L'affouragement au pré est de plus en plus fréquent et précoce.
Consommation d'eau en élevage : stop aux idées reçues
Le cycle de l'eau lié à l'agriculture, source Idele 2023.
Il faut 550 à 700 litres d'eau pour produire 1 kg de viande
Dans sa publication, « Quelques idées fausses sur la viande et l'élevage », l'INRAE bat en brèche des fake news souvent basées sur des simplifications ou généralisations abusives sciemment entretenues par les détracteurs de l'élevage. Non, il ne faut pas 15 000 litres d'eau pour produire un kilo de viande.
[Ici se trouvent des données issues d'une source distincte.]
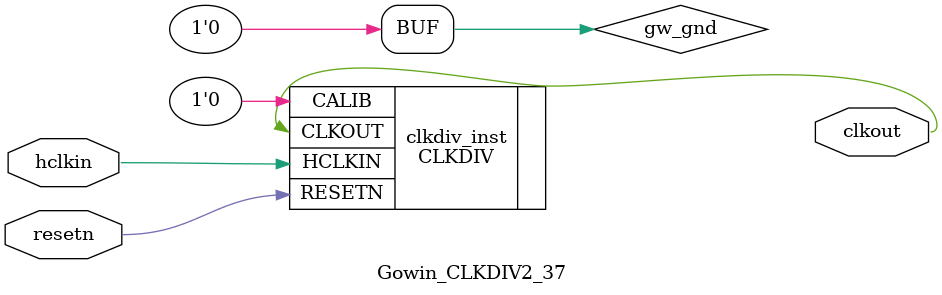
<source format=v>

module Gowin_CLKDIV2_37 (clkout, hclkin, resetn);

output clkout;
input hclkin;
input resetn;

wire gw_gnd;

assign gw_gnd = 1'b0;

CLKDIV clkdiv_inst (
    .CLKOUT(clkout),
    .HCLKIN(hclkin),
    .RESETN(resetn),
    .CALIB(gw_gnd)
);

defparam clkdiv_inst.DIV_MODE = "2";
defparam clkdiv_inst.GSREN = "false";

endmodule //Gowin_CLKDIV2_37

</source>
La communauté scientifique s'accorde à dire qu'il faut entre 550 et 700 l d'eau pour produire 1 kg de viande de bœuf. En eau utile, il faut 20 à 50 litres/kg dans le contexte français. L'empreinte eau des élevages laitiers est, elle, de l'ordre de 1 à 3 litres par litre de lait, loin des 150 litres fantaisistes qui circulent ici ou là.
L'intelligence artificielle pourrait consommer 4,2 à 6,6 milliards de mètres cubes d’eau en 2027
À titre de comparaison, on estime que la production d'un smartphone nécessite environ 2 500 litres d'eau. En moyenne, lorsqu'elle est présente dans le produit, la batterie, souvent composée de métaux rares, représente 40 % de cette empreinte (il faut 67 litres pour en extraire 1 gramme de métaux rares). L'intelligence artificielle est beaucoup plus gourmande en eau. En effet, selon un rapport du Conseil Économique, Social et Environnemental (CESE), développer et entraîner ChatGPT-3 a demandé 700 000 l d’eau et ce chatbot consomme près un demi-litre d'eau pour générer 10 à 50 réponses.
À ce rythme, l’OCDE estime que l’IA pourrait consommer 4,2 à 6,6 milliards de mètres cubes d’eau en 2027, soit la moitié de ce que prélève tous les ans le Royaume-Uni.